The first story, « The Ascent », describes one grand-son and his grand-mother climbing towards the grand-father’s tomb. The ascent is steep and at each pause, the grand-mother remembers her arrival from Russia in the 30s to be reunited with her husband posted with the Soviet army on the Afghan border along the Amur-Daria River. In « A Local Man », a young Russian scientist is sent on mission to a research institute in Tajikistan. Contrary to his colleagues who are only dreaming of coming back to Moscow, he starts loving the country, learns the language, marries a Tajik girl and asks to remain in this position. But mocked by his Tajik colleagues, his transfer is rejected. He doesn’t care, and remains in Hurramabad where, perfectly happy, he will end up slicing vegetables and preparing pies on the market.

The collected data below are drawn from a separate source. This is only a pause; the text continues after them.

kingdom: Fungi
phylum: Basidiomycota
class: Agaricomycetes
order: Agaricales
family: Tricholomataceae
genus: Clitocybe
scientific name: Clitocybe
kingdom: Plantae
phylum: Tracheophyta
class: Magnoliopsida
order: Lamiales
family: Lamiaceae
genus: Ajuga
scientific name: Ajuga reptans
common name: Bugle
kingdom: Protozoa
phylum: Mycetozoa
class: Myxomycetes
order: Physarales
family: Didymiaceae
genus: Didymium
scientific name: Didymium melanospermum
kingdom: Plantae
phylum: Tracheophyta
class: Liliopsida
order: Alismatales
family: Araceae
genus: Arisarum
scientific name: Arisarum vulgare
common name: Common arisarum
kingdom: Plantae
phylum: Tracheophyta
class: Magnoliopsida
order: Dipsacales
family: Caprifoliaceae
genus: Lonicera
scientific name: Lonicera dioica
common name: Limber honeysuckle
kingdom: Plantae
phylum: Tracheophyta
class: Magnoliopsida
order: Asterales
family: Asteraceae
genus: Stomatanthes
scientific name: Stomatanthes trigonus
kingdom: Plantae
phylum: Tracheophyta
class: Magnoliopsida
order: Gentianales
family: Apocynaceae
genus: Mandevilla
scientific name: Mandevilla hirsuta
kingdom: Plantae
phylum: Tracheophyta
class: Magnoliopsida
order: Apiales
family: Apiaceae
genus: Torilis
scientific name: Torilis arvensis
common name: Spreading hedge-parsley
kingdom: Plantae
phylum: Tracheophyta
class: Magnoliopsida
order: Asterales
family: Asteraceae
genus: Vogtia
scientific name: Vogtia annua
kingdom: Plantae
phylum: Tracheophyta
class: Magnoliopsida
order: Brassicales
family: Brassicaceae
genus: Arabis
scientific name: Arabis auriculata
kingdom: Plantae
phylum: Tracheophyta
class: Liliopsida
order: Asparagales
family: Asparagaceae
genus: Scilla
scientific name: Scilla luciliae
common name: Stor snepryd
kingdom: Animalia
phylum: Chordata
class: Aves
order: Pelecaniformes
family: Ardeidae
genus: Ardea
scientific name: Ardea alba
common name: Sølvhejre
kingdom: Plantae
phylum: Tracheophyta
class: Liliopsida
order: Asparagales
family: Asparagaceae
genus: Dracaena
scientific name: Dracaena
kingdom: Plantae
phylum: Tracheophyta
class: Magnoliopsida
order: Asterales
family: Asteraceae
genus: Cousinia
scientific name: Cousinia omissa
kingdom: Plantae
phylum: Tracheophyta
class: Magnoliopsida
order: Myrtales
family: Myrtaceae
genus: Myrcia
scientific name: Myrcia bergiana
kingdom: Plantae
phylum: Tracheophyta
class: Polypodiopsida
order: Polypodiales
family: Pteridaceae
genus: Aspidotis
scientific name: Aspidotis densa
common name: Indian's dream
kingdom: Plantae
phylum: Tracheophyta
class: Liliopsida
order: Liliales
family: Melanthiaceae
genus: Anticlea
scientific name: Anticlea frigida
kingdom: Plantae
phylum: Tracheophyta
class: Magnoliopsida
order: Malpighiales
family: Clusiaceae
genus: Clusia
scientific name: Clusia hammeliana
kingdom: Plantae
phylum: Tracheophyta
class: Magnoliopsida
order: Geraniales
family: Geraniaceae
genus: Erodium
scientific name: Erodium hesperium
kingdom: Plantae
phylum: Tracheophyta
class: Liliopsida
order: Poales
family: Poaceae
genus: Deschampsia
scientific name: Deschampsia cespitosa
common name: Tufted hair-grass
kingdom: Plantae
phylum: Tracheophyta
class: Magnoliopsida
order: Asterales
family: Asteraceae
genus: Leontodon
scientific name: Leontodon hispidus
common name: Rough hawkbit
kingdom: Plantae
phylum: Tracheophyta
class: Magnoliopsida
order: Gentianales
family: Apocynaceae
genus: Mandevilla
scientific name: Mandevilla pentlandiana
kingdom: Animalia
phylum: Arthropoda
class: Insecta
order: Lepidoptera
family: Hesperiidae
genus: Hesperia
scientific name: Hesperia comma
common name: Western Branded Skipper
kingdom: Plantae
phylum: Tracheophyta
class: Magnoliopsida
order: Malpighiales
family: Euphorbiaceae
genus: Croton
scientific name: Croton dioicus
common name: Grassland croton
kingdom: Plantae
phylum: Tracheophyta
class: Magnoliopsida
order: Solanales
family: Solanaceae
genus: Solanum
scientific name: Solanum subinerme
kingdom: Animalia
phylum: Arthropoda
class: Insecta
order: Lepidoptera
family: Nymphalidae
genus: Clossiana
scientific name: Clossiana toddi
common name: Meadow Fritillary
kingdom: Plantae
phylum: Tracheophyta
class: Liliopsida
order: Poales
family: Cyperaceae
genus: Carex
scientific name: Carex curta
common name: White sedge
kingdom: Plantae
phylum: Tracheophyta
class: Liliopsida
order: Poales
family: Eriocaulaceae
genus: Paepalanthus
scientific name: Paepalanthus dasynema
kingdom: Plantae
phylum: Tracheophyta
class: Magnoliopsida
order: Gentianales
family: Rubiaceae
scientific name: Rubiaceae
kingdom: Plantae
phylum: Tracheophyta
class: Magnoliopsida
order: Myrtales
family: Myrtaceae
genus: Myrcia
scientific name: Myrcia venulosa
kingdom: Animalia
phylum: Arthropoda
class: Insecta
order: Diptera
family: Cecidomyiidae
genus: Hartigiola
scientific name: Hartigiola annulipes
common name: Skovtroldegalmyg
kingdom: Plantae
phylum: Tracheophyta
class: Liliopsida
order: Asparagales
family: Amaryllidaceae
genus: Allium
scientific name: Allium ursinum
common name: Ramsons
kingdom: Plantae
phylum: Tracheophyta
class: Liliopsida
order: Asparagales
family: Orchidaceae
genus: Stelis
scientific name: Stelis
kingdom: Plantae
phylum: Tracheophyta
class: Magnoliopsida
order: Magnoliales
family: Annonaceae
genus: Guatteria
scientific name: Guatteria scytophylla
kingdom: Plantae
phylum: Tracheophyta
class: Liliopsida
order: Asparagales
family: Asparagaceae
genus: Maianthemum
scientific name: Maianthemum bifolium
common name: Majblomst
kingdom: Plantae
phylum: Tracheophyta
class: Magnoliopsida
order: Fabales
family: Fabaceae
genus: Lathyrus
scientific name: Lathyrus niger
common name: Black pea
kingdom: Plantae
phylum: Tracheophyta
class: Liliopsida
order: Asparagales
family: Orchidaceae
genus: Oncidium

« The House by the River » tells the story of Yamninov, a Russian who just finished to build with his own hands his dream house by the river. But the house attracts interest and during the civil war, one of the country’s new masters, an arrogant warlord, takes him to the notary and forces him to sell his property for a ridiculously low price. Yamninov uses the money to buy a machine-gun and awaits the usurper without fear, ready to die defending his house…
Volos was born in Dushanbe (Tajikistan) in 1955, leaving it after high school to enter the Oil and Gas Institute in Moscow. He graduated as a geophysicist and for more than ten years worked at a research centre in Moscow, also travelling the width and breadth of Central Asia. His family had lived in Dushanbe since the 19 when Russia established Soviet rule there, suppressing the nationalist Basmatch movement. In the 19 they had to leave Dushanbe as life there became unbearable for “aliens”.